When the IR voltage drops across IC interconnects are excessive, " headroom" decreases to a point at which the circuit may no longer work. This does not solely apply to the information-bearing signals being processed (e.g., the analog/RF). It also applies to control signals. If the input to a voltage regulator ends up lower than expected, the device might cease to regulate. This lack of regulation will compromise the performance of several portions of the IC, which might otherwise be working fine.

Page Title

Electromigration problems are even more insidious. Often, these problems don't surface until after the IC has been tested in full operation. In the best cases, these issues are discovered during postmanufacturing test. In the worst cases, they are revealed when the end user returns his or her faulty product to the store where it was bought.

Traditionally, designers have tried to safeguard against these problems by using manual/visual techniques for review/inspection. Such techniques are tedious and error-prone. They run additional simulations or design circuitry with sufficient "guardbands" to allow for these factors. A recent, more effective approach is currently being adopted: Leverage the extensive simulation data that is gathered during the analog design process. Then analyze that data in new ways to uncover potential problems related to IR-drop, ground-bounce, power-rail electromigration, and signal electromigration. The Cadence Virtuoso Analog Design Environment had available two optional tool packages (Analog VoltageStorm and Analog ElectronStorm) that can be used for this purpose.

The Virtuoso Analog VoltageStorm and Analog ElectronStorm options use the existing Virtuoso infrastructure to perform IR drop and EM analysis. The flow does not require any modifications to Assura DRC/LVS/RCX decks.

In addition, it uses the existing testbenches. The only input file that needs to be created is an "emDataFile.txt" to specify the current density limits for a given process.

The typical flow begins with a DRC and LVS clean layout (Fig. 4). The next step is to create an extracted netlist with parasitic resistance for all nets. Optionally, parasitic capacitors for dynamic IR-drop analysis can be included. The extracted view is used along with the existing testbenches to run either a DC or transient analysis. Either circuit (Virtuoso Spectre Circuit Simulator) or FastSPICE (Virtuoso Ultra-Sim Full-chip Simulator) simulation engines can be used to perform the simulations.

The FastSPICE option allows analysis on large circuits including parasites. The simulation results are postprocessed by the Virtuoso Analog VoltageStorm Option to generate an "IR-Drop" map on the layout. This map shows areas of voltage drops according to pre-defined ranges. Transient-analysis results give either the average or worst-case IR drop for the entire simulation period. The Virtuoso Analog VoltageStorm Option uses the simulation results and an "emDataFile.txt" to generate an " EMFailure" map on the layout.

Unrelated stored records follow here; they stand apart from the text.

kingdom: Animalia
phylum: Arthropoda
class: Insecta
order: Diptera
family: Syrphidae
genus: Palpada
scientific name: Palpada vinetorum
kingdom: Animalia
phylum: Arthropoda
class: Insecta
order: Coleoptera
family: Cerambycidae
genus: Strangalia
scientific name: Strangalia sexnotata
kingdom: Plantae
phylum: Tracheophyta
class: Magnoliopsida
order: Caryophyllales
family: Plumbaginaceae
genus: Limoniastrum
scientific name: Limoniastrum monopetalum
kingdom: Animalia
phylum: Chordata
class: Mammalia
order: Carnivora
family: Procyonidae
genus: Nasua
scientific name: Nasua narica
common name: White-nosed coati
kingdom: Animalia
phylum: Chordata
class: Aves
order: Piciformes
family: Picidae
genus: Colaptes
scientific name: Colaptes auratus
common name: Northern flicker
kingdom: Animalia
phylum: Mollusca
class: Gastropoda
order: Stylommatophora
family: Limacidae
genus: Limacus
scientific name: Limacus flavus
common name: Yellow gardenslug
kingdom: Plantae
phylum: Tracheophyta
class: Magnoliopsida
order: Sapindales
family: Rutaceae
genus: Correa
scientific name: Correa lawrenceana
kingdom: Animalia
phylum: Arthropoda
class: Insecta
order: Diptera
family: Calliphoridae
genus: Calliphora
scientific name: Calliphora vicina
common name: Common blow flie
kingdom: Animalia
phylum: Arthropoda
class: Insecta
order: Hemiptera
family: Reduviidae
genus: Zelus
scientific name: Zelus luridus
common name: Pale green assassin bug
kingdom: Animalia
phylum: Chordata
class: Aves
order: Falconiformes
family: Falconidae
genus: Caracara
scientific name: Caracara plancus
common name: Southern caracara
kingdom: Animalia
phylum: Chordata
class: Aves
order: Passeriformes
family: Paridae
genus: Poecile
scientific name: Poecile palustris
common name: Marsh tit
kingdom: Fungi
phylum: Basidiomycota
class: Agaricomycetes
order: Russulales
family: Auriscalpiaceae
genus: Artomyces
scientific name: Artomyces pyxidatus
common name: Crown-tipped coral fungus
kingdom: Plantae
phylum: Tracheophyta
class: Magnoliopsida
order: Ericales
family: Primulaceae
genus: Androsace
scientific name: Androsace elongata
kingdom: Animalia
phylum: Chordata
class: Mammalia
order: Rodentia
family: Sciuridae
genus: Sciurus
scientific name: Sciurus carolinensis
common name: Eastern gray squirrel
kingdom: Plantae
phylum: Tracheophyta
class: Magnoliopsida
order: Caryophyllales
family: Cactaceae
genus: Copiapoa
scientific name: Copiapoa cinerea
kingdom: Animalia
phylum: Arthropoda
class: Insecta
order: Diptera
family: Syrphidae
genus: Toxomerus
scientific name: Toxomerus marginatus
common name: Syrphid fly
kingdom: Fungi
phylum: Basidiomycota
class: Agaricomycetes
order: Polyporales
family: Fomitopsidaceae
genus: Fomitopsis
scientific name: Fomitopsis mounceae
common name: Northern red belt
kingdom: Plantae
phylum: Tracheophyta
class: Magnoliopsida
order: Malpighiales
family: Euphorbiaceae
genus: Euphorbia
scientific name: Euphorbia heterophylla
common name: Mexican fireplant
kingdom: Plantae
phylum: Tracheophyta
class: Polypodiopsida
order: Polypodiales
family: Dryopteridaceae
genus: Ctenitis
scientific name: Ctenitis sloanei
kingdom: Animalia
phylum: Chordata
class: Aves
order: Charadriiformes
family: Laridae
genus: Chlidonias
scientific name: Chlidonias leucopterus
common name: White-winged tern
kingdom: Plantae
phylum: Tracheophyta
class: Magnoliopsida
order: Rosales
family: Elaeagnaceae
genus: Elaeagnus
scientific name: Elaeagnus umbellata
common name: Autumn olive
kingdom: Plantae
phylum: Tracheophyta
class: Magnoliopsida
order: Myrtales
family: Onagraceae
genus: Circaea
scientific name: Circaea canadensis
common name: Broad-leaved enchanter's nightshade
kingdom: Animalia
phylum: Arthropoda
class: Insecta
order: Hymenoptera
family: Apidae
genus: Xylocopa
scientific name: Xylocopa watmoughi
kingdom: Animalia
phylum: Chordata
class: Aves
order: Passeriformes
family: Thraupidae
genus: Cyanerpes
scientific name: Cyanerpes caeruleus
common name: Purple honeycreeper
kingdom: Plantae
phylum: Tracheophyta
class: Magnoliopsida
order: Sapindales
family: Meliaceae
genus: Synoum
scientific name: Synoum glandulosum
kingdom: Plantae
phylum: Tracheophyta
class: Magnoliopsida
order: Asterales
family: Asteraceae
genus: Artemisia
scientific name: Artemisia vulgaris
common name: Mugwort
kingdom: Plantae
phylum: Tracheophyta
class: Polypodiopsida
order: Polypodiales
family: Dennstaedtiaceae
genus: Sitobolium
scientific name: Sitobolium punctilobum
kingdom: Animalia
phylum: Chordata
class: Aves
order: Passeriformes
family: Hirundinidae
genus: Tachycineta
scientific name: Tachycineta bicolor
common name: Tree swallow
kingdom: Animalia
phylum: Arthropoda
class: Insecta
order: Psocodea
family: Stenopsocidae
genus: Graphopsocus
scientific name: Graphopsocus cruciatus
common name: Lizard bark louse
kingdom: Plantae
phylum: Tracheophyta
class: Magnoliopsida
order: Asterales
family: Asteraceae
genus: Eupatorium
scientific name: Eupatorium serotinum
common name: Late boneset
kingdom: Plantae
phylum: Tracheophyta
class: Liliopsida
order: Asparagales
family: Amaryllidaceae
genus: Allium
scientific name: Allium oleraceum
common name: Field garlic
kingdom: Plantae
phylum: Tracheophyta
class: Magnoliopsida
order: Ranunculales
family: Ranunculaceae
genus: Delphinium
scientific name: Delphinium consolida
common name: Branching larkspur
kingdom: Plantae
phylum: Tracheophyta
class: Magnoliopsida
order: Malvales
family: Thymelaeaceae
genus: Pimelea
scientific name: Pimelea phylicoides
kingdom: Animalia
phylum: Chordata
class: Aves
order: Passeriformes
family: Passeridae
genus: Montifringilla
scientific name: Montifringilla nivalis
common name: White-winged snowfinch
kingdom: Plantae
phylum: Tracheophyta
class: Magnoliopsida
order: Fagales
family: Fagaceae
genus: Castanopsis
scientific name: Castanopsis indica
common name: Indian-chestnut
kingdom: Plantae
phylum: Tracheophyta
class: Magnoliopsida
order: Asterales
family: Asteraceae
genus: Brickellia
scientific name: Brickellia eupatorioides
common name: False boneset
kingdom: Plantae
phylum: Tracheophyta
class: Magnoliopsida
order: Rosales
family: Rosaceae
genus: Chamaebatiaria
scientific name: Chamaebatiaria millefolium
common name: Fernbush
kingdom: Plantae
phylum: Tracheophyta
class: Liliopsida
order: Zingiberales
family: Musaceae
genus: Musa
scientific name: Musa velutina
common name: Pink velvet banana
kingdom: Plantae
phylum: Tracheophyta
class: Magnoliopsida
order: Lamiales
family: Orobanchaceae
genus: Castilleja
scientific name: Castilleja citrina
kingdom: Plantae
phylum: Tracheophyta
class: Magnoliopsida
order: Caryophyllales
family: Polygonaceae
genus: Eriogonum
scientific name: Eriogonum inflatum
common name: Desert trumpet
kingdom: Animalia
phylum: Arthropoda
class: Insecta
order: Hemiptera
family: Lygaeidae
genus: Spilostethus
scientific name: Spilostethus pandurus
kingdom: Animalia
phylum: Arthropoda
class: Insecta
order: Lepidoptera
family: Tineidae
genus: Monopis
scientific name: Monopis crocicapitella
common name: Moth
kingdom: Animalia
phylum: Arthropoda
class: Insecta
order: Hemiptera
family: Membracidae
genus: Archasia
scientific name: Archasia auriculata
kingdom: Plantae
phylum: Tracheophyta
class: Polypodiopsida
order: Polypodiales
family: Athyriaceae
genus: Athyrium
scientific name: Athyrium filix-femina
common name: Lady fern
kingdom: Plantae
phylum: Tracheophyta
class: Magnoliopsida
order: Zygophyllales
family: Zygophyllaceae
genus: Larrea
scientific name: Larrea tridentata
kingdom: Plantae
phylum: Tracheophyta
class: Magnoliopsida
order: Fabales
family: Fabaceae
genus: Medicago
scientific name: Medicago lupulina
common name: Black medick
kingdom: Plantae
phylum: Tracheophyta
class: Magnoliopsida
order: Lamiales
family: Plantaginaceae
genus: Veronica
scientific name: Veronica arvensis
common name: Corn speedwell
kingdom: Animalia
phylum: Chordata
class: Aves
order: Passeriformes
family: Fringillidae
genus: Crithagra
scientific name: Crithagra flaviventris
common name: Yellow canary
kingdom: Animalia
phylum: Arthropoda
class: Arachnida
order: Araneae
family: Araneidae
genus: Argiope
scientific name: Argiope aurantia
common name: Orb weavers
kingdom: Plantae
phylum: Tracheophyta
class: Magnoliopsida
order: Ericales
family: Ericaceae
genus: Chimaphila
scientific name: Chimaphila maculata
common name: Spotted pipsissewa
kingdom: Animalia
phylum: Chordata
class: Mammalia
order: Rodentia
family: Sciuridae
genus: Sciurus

Figure 5a shows an "IR-Drop" map of the layout with pre-defined ranges and the associated color codes. The VDD in the example shows an IR drop in the range of 2.572 to 3.085 mV. Figure 5b shows the nets that have an EM issue. In this case, net "re468" has failed the current density checks by 214.4 percent. To satisfy the current density limits, the net width must be increased from the existing (measured) width of 0.23 microns to the new (minimum) width of 0.723 microns, which also is shown here. If the width of this net segment was not increased, the net would be prone to electromigration failure. Faulty silicon would result.

The fully integrated PHS transceiver-that is discussed here has an integrated PA and fast-locking PLL/VCO with greatly reduced bill-ofmaterials (BOM) complexity and cost. That large reduction in complexity and BOM count for a PHS phone was achieved by the integration of critical/costly RF and IF functional blocks, such as the PA, PLL/VCO, IF filters, and other traditional functions within a single 0.35-µm SiGe-BiCMOS IC. The transceiver IC presented is designed to satisfy the continued growth in demand for lower-cost PHS handsets in China and other countries, which demand a very low-cost wireless-handset solution.